La suspension du financement américain de 4,15 millions de dollars menace l’existence même de la Cour pénale spéciale de République centrafricaine. Avec vingt dossiers en attente et des milliers de victimes espérant justice pour deux décennies de crimes de guerre, la fermeture prématurée de cette juridiction hybride signerait le triomphe de l’impunité. Marceau Sivieude, directeur régional d’Amnesty International pour l’Afrique de l’Ouest et l’Afrique centrale, tire la sonnette d’alarme.
Créée en 2018 pour juger les crimes les plus graves commis depuis 2003 en République centrafricaine, la Cour pénale spéciale (CPS) traverse une crise existentielle. Le retrait brutal du principal bailleur américain en janvier 2025 a créé un trou béant dans le budget de cette juridiction qui dépend entièrement de financements volontaires. Alors qu’elle a rendu trois jugements en six ans d’existence et qu’un mandat d’arrêt contre l’ancien président François Bozizé reste inexécuté, la CPS risque de fermer ses portes sans avoir finanlisé sa mission fondamentale : poursuivre les principaux responsables des atrocités qui ont endeuillé le pays.
Face à cette urgence, Amnesty International lance un appel pressant à l’Union africaine et à l’Union européenne pour sauver ce tribunal unique, seul rempart contre l’impunité dans un pays où les juridictions nationales restent incapables d’assumer cette lourde charge.
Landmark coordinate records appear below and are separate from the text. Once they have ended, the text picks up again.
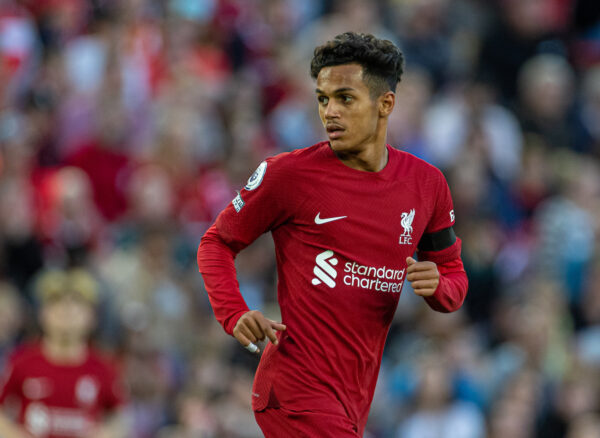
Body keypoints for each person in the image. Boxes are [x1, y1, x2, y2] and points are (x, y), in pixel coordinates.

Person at [197, 31, 468, 437]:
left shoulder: (427, 185)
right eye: (323, 99)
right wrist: (234, 312)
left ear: (385, 104)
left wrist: (439, 288)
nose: (330, 112)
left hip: (354, 399)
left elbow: (452, 275)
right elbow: (216, 242)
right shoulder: (288, 175)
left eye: (345, 98)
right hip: (294, 390)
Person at [0, 268, 128, 438]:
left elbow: (120, 417)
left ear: (91, 317)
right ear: (43, 313)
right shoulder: (21, 362)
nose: (66, 311)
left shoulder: (104, 368)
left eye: (76, 304)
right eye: (56, 303)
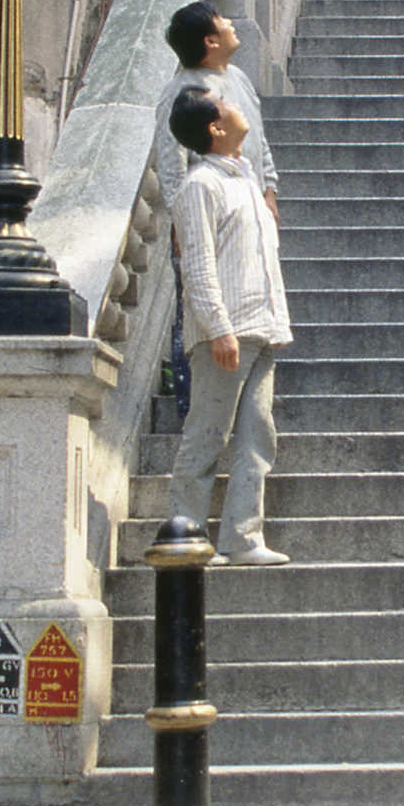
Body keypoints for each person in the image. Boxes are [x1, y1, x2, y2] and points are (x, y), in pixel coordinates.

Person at [166, 88, 293, 567]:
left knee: (258, 435)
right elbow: (197, 264)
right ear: (215, 128)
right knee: (207, 434)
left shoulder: (243, 179)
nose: (236, 105)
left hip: (260, 327)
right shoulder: (200, 184)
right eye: (225, 104)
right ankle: (187, 533)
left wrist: (276, 321)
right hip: (228, 330)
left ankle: (242, 536)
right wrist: (219, 328)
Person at [152, 1, 278, 419]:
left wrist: (269, 190)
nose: (230, 24)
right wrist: (180, 219)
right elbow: (172, 165)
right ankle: (195, 407)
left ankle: (242, 409)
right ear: (210, 40)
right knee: (200, 307)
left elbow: (258, 142)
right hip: (208, 211)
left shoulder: (239, 79)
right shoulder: (183, 92)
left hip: (249, 210)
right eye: (223, 22)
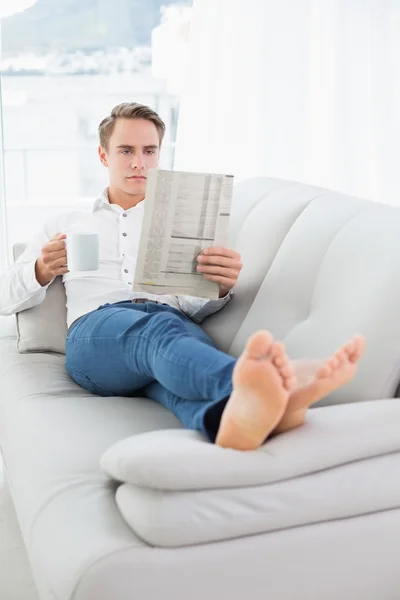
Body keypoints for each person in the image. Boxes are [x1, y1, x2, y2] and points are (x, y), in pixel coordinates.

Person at [0, 102, 365, 451]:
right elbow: (6, 296)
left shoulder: (180, 222)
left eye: (149, 151)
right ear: (103, 156)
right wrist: (41, 269)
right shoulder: (67, 223)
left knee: (175, 382)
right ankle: (263, 389)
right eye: (126, 150)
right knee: (158, 334)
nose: (138, 162)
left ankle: (236, 423)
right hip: (97, 334)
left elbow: (188, 306)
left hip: (170, 324)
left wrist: (218, 287)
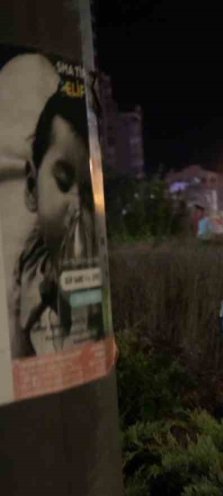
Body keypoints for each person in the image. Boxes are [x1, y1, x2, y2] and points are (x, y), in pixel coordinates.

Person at [14, 89, 100, 357]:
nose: (77, 207)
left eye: (89, 193)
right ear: (32, 186)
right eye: (63, 182)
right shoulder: (19, 293)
Interview avec Marceau Sivieude, directeur régional d’Amnesty International pour l’Afrique de l’Ouest et l’Afrique centrale
Combien de procédures en cours et de victimes sont directement affectées par la perte des 4,15 millions de dollars américains ?
Marceau Sivieude : Toutes les procédures en cours et futures à la Cour pénale spéciale, le principal tribunal traitant des affaires de crimes de guerres et crimes contre l’humanité commis en RCA.
Quelles actions concrètes sont prévues pour mobiliser l’Union africaine et l’Union européenne à combler le déficit financier ?
Marceau Sivieude : En ce qui concerne Amnesty International, il s’agit d’un plaidoyer actif auprès de ces institutions.
Que deviendront les 20 dossiers en attente et le mandat d’arrêt contre l’ancien président Bozizé si la CPS ferme ?
Marceau Sivieude : Ces dossiers pourraient en théorie être transférés aux tribunaux ordinaires de la République Centrafricaine. En pratique, il est probable que cela signifie l’abandon de ces dossiers judiciaires, y compris celui à l’encontre de l’ancien président Bozizé.
D’autres cours hybrides (Soudan du Sud, Kosovo, Sierra Leone) font-elles face à des crises de financement similaires ? Quelles solutions pour garantir leur pérennité ?
Marceau Sivieude : Le Cour Hybride pour le Soudan du Sud n’existe encore que sur papier, elle n’a pas été établie concrètement, donc aucun budget ne lui a encore été affecté. Le tribunal spécial pour la Sierra Leone, quant à lui, fait également face à de graves difficultés financières.
La grande différence entre la Cour pénale spéciale de la République centrafricaine et le Tribunal spécial pour la Sierra Leone est que ce dernier a déjà eu le temps de compléter une large partie de son mandat et de traiter des affaires à l’encontre des plus hauts responsables, y inclus l’ancien président Charles Taylor. La CPS, elle, n’a pas encore poursuivi les plus hauts responsables des atrocités commises en RCA ces deux dernières décennies.
Ces tribunaux hybrides à travers le monde n’ont pas vocation à exister pour toujours, mais ils ont vocation à compléter le mandat qui leur a été confié avant de fermer leurs portes. Les populations de ces pays attendent de ces tribunaux que, à minima, ils poursuivent et jugent les principaux donneurs d’ordre des crimes qu’elles ont subies.